Lesson learned: If you are ever in this position, and you know that midnight is creeping up, urgently alert the front-end manager who's sweeping and mopping *before* midnight. I'm not saying yell at her, but you must get her attention. Seriously. Don't be sweet and patient and polite. You have been waiting in line forever, and darn it, you got there half an hour before midnight. You really should be able to get your beer, and the only person who can help you is a manager-type person. She doesn't know to bump you to the front of the line unless you let her know about your shopping needs.
How I've Changed As A Shopper
Now I know to unload the heavy stuff from the bottom of the cart myself so the cashier doesn't have to do it. I know now to bag my own groceries if there's no bag boy and the line behind me is two carts long. You might think, "The cashier has a method for bagging and if I try do it myself, I will get in her way." This is not true. The cashier will kiss your feet if you bag your own groceries.
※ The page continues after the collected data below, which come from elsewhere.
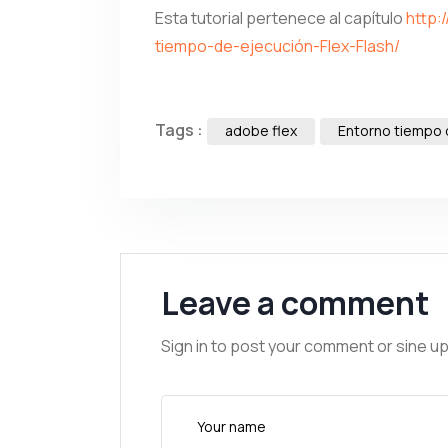
Esta tutorial pertenece al capítulo
http:
tiempo-de-ejecución-Flex-Flash/
Tags :
adobe flex
Entorno tiempo d
Leave a comment
Sign in to post your comment or sine up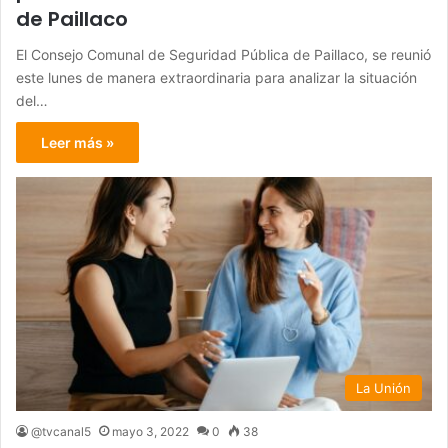
de Paillaco
El Consejo Comunal de Seguridad Pública de Paillaco, se reunió
este lunes de manera extraordinaria para analizar la situación
del…
Leer más »
La Unión
@tvcanal5
mayo 3, 2022
0
38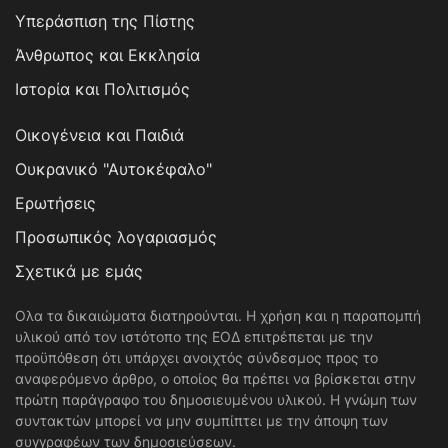
Υπεράσπιση της Πίστης
Άνθρωπος και Εκκλησία
Ιστορία και Πολιτισμός
Οικογένεια και Παιδιά
Ουκρανικό "Αυτοκέφαλο"
Ερωτήσεις
Προσωπικός λογαριασμός
Σχετικά με εμάς
Ολα τα δικαιώματα διατηρούνται. Η χρήση και η παραπομπή
υλικού από τον ιστότοπο της ΕΟΔ επιτρέπεται με την
προϋπόθεση ότι υπάρχει ανοιχτός σύνδεσμος προς το
αναφερόμενο άρθρο, ο οποίος θα πρέπει να βρίσκεται στην
πρώτη παράγραφο του δημοσιευμένου υλικού. Η γνώμη των
συντακτών μπορεί να μην συμπίπτει με την άποψη των
συγγραφέων των δημοσιεύσεων.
Sadly -- very sadly -- I'm now aware that some of the people who work late really hate the shoppers who come into the store during the hour before closing. I have always been a late-night shopper. I had no idea that a front-end manager I've seen hundreds of times was making faces at me behind my back, and it hurts. It isn't my fault the store is open until midnight and they have to work that late.
The Upshot and the Lowdown
I gave notice on Thursday. My last night at the grocery store will be Saturday, April 22nd, which is the local high school's Prom Night. The store will need all the adults it can find just to keep the place open.
On Friday while I was washing and waxing my beautiful Prius, I stepped on something very sharp that stabbed deeply into the bottom of my heel, and now I'm afraid I won't be able to work out the remainder of my week. The pain is pretty darned significant. It wasn't bad last night, but it's swollen and painful today. I'm supposed to be at work at 6:00 to 10:30 tonight, and ... I'm just not sure I can physically do it.
When I gave notice to the store manager on Thursday, he said, "If you ever change your mind, you know where we are. I would hire you back in a heartbeat." I wonder if he would still feel that way if I failed to be able to work because my heel hurts so much?